Reproduce the material word for word, from its start through the line containing "thật tuyệt vời.Từ lúc em bỏ t", including that line. Leave the pictures out.

[Stored dataset items]

········

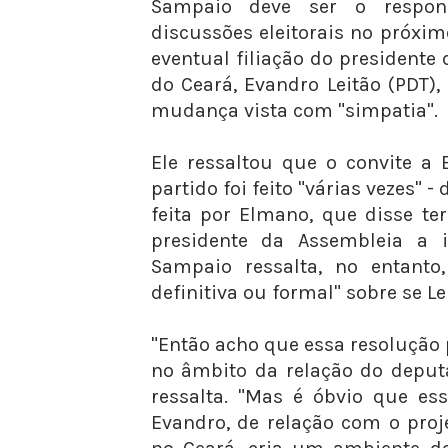
Sampaio deve ser o respon
discussões eleitorais no próxi
eventual filiação do presidente
do Ceará, Evandro Leitão (PDT),
mudança vista com "simpatia".
Ele ressaltou que o convite a 
partido foi feito "várias vezes" 
feita por Elmano, que disse te
presidente da Assembleia a in
Sampaio ressalta, no entanto
definitiva ou formal" sobre se Lei
"Então acho que essa resolução 
no âmbito da relação do deput
ressalta. "Mas é óbvio que es
Evandro, de relação com o proj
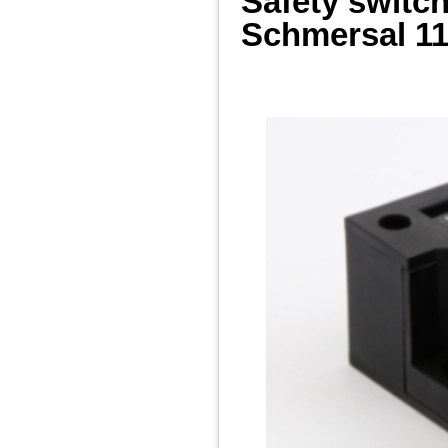
Safety switc
Schmersal
11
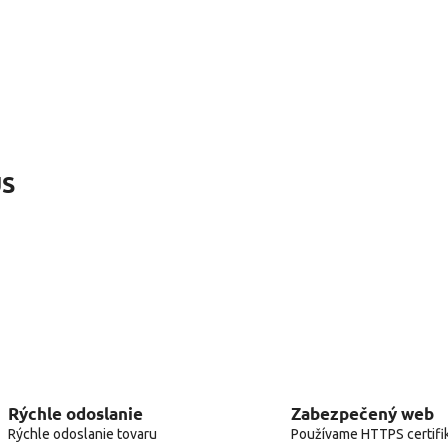
US
Rýchle odoslanie
Zabezpečený web
Rýchle odoslanie tovaru
Používame HTTPS certifi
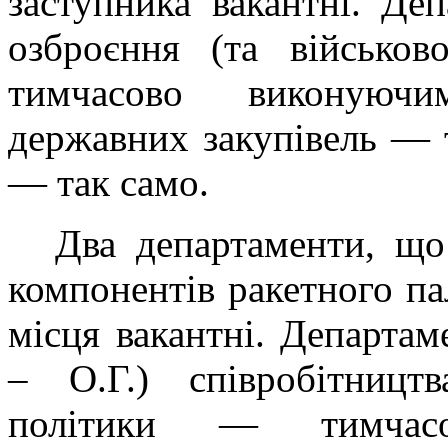
заступника вакантні. Деп
озброєння (та військов
тимчасово виконуючи
державних закупівель — 
— так само.
Два департаменти, що 
компонентів ракетного па
місця вакантні. Департа
– О.Г.) співробітництв
політики — тимчасо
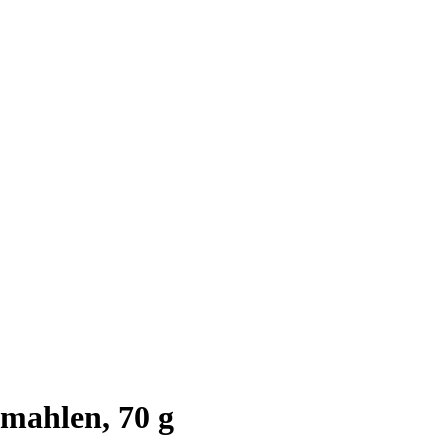
mahlen, 70 g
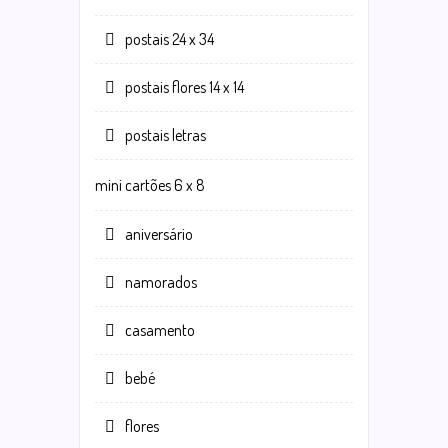
postais 24 x 34
postais flores 14 x 14
postais letras
mini cartões 6 x 8
aniversário
namorados
casamento
bebé
flores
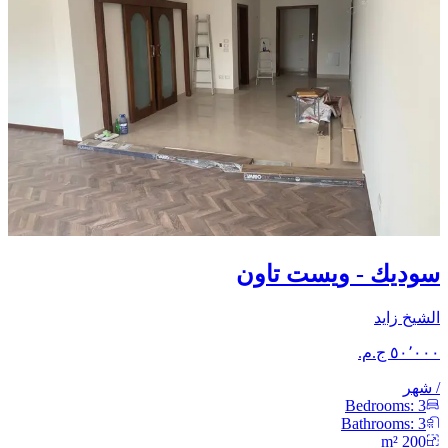
سوديك - ويست تاون
الشيخ زايد
/
شهر
Bedrooms:
3
Bathrooms:
3
m²
200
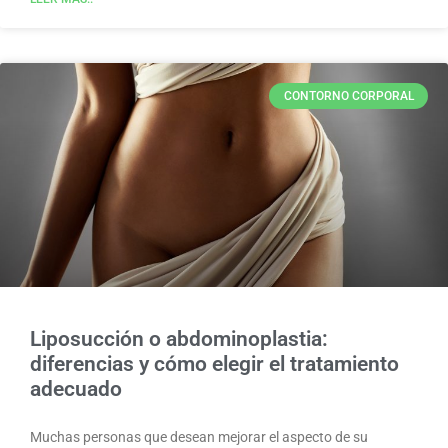
CONTORNO CORPORAL
Liposucción o abdominoplastia:
diferencias y cómo elegir el tratamiento
adecuado
Muchas personas que desean mejorar el aspecto de su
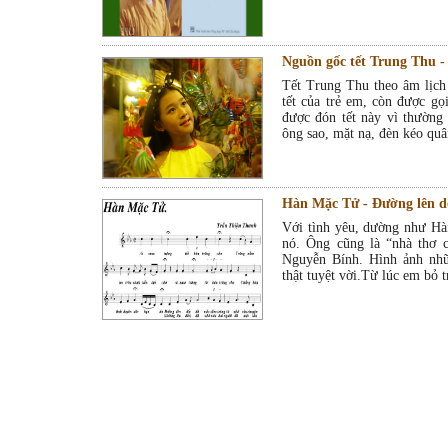
Nguồn gốc tết Trung Thu -
Tết Trung Thu theo âm lịch
tết của trẻ em, còn được gọ
được đón tết này vì thường
ông sao, mặt nạ, đèn kéo quâ
Hàn Mặc Tử - Đường lên dốc
Với tình yêu, dường như Hà
nó. Ông cũng là “nhà thơ 
Nguyễn Bính. Hình ảnh nhữ
thật tuyệt vời.Từ lúc em bỏ t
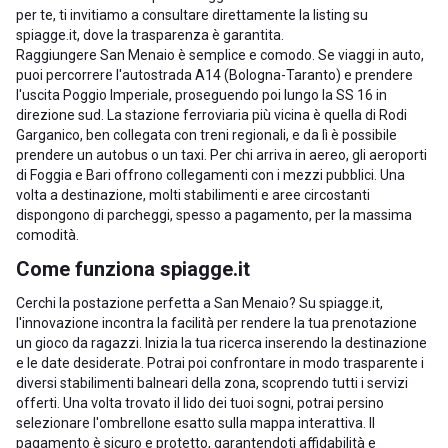
per te, ti invitiamo a consultare direttamente la listing su
spiagge.it, dove la trasparenza è garantita.
Raggiungere San Menaio è semplice e comodo. Se viaggi in auto,
puoi percorrere l'autostrada A14 (Bologna-Taranto) e prendere
l'uscita Poggio Imperiale, proseguendo poi lungo la SS 16 in
direzione sud. La stazione ferroviaria più vicina è quella di Rodi
Garganico, ben collegata con treni regionali, e da lì è possibile
prendere un autobus o un taxi. Per chi arriva in aereo, gli aeroporti
di Foggia e Bari offrono collegamenti con i mezzi pubblici. Una
volta a destinazione, molti stabilimenti e aree circostanti
dispongono di parcheggi, spesso a pagamento, per la massima
comodità.
Come funziona spiagge.it
Cerchi la postazione perfetta a San Menaio? Su spiagge.it,
l'innovazione incontra la facilità per rendere la tua prenotazione
un gioco da ragazzi. Inizia la tua ricerca inserendo la destinazione
e le date desiderate. Potrai poi confrontare in modo trasparente i
diversi stabilimenti balneari della zona, scoprendo tutti i servizi
offerti. Una volta trovato il lido dei tuoi sogni, potrai persino
selezionare l'ombrellone esatto sulla mappa interattiva. Il
pagamento è sicuro e protetto, garantendoti affidabilità e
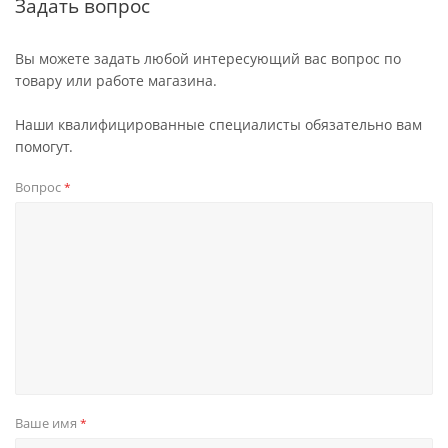
Задать вопрос
Вы можете задать любой интересующий вас вопрос по
товару или работе магазина.
Наши квалифицированные специалисты обязательно вам
помогут.
Вопрос
*
Ваше имя
*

········

▶ **Your solution**:
Sampaio deve ser o respon
discussões eleitorais no próxi
eventual filiação do presidente
do Ceará, Evandro Leitão (PDT),
mudança vista com "simpatia".
Ele ressaltou que o convite a 
partido foi feito "várias vezes" 
feita por Elmano, que disse te
presidente da Assembleia a in
Sampaio ressalta, no entanto
definitiva ou formal" sobre se Lei
"Então acho que essa resolução 
no âmbito da relação do deput
ressalta. "Mas é óbvio que es
Evandro, de relação com o proj
Safety switc
Schmersal
11
US
Rýchle odoslanie
Zabezpečený web
Rýchle odoslanie tovaru
Používame HTTPS certifi
заступника вакантні. Деп
озброєння (та військов
тимчасово виконуючи
державних закупівель — 
— так само.
Два департаменти, що 
компонентів ракетного па
місця вакантні. Департа
– О.Г.) співробітництв
політики — тимчасо
mahlen, 70 g
postais 24 x 34
postais flores 14 x 14
postais letras
mini cartões 6 x 8
aniversário
namorados
casamento
bebé
flores
سوديك - ويست تاون
الشيخ زايد
/
شهر
Bedrooms:
3
Bathrooms:
3
m²
200
CONTORNO CORPORAL
Liposucción o abdominoplastia:
diferencias y cómo elegir el tratamiento
adecuado
Muchas personas que desean mejorar el aspecto de su
Nguồn gốc tết Trung Thu -
Tết Trung Thu theo âm lịch
tết của trẻ em, còn được gọ
được đón tết này vì thường
ông sao, mặt nạ, đèn kéo quâ
Hàn Mặc Tử - Đường lên dốc
Với tình yêu, dường như Hà
nó. Ông cũng là “nhà thơ 
Nguyễn Bính. Hình ảnh nhữ
thật tuyệt vời.Từ lúc em bỏ t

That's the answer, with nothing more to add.